この時間があるから毎日頑張れるのか、毎日頑張っているからこの時間が幸せなのか、ふと考えてしまうことがあります。
翌日観た映画は最高でした。
同時に、映画を見てこれほど疲れたのは初めてでした。
韓国のリアルも分からないし、日本の外の常識も知らないのですが。
でも愉快で聡明で、貧しくても希望がある主人公が大好きになりました。
この映画のキーワードは「計画」と「ニオイ」だと思いました。
計画があれば成功するかもしれませんが、計画がなければ失敗することはありません。
失敗したくないのは人間の本能ですが、私は計画を立てて失敗と成功を経験して生きていきたいと思いました。

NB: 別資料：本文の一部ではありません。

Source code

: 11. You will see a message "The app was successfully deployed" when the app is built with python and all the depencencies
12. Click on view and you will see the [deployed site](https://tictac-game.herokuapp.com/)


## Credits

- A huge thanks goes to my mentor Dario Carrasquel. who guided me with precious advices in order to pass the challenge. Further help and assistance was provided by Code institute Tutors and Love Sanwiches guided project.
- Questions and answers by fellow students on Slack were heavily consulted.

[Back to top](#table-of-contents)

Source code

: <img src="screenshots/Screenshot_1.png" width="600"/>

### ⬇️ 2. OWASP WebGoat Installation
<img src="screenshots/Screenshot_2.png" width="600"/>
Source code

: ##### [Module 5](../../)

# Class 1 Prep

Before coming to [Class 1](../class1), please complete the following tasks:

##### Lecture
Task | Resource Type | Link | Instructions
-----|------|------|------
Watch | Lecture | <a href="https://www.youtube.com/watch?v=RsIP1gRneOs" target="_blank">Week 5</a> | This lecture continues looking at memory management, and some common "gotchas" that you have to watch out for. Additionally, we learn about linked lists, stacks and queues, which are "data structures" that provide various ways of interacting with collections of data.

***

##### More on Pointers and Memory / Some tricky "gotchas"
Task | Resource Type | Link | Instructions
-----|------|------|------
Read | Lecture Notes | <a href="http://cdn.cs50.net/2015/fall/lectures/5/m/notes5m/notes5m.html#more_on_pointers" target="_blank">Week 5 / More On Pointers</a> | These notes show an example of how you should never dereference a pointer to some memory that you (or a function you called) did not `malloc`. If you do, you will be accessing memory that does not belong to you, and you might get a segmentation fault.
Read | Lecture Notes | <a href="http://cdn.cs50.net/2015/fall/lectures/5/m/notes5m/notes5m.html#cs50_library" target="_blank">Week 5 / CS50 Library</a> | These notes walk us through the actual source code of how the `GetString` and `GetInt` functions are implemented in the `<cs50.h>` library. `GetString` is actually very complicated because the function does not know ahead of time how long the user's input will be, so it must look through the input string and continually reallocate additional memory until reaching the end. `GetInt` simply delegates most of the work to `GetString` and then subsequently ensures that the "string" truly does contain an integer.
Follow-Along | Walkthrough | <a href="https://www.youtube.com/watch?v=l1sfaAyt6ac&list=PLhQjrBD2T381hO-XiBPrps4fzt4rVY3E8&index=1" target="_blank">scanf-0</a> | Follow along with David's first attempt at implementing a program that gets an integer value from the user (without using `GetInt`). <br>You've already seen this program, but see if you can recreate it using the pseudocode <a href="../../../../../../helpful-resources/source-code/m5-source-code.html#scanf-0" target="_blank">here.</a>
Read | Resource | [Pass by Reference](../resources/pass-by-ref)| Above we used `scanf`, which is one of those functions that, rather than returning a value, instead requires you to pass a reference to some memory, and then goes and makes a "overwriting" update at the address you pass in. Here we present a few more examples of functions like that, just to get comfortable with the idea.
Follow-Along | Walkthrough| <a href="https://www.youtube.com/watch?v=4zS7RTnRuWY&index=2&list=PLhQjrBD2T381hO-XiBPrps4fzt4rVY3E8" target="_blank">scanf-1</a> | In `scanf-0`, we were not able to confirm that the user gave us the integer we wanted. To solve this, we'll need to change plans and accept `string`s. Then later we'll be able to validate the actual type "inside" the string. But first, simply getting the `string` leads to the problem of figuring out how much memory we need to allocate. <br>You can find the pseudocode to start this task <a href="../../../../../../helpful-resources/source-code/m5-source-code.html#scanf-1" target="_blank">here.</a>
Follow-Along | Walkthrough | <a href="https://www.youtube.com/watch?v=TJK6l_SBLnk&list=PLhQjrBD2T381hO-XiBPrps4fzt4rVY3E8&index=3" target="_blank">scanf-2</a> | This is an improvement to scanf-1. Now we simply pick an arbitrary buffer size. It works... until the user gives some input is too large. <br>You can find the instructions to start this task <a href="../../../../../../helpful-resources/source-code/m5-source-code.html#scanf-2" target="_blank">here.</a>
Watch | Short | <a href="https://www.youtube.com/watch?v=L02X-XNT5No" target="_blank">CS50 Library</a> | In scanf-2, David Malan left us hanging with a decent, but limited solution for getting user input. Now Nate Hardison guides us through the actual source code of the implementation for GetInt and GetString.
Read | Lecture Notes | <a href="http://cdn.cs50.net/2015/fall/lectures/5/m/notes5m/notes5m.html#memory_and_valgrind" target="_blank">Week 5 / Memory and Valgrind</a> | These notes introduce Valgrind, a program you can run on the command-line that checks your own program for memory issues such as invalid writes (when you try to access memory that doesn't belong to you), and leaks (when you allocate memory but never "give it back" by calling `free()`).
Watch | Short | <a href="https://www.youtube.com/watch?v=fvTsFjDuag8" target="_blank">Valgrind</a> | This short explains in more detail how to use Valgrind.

主人公の父が無計画の美学を説くシーンで、計画を立てる人生がいいと強く思いました。
反対のことをいうことで、人に希望を与える手法があるということがとても勉強になりました。
どんなに計画を立てて準備をしても、染みついてしまったニオイだけは取り繕えません。
実際は便利な手段で変えることができるかもしれませんが、この映画で言うニオイは人生の軌跡のような、恵まれた人と恵まれない人の間にある越えられないボーダーラインのようなものの象徴だと感じました。
短期間で立てた「計画」と、長期間積み重ねてきた「ニオイ」。
うまく言えないですが、裕福な人の無邪気さ、貧乏な人の賢さ、お金・幸せの意味、いろいろなことを考えさせられました。
自分が計画を見失って、ナマケモノになってしまったときにもう一度見たいと思います。